Je pense que cette même logique est à conserver pour les implants: le minimum de profondeur de poche péri-implantaire et le maximum d’accessibilité pour la maintenance (même s’il ne s’agit que d’un polissage avec une cupule qui « descend » quelques millimètres en sous-gingival). Dans ce sens, on peut accepter un profil d’émergence concave finissant à 90° par rapport à l’émergence du col, mais augmenter cette valeur avec un « retour de céramique » me parait excessif.
Parodontite et péri-implantites sont certes des maladies plurifactorielle avec une forte composante systémique, mais tous les facteurs locaux sont à maîtriser autant que faire se peut … même si on ne peut pondérer l’influence de ce facteur par rapport aux autres.
Ceci dit Guillaume, je n’ai aucun argument scientifique pour affirmer ceci comme vérité.
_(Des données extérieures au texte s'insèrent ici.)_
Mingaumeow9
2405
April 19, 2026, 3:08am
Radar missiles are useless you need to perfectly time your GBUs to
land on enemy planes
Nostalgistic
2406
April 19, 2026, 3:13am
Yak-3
Il faut le prendre comme un sentiment clinique, ce qui n’est, j’en conviens, pas un fort niveau de preuve !

Guillaume GARDON-MOLLARD

Nous sommes d’accord. Je me faisais un peu l’avocat du diable pour pimenter cette discussion à propos du brossage.
Je suis également en phase avec ce que vous dites sur le profil d’émergence. Mon labo et moi-même y veillons constamment. Je pense que l’angle avec lequel a été pris la photo accentue l’impression que l’on peut en avoir.
Merci en tous cas pour votre argumentation.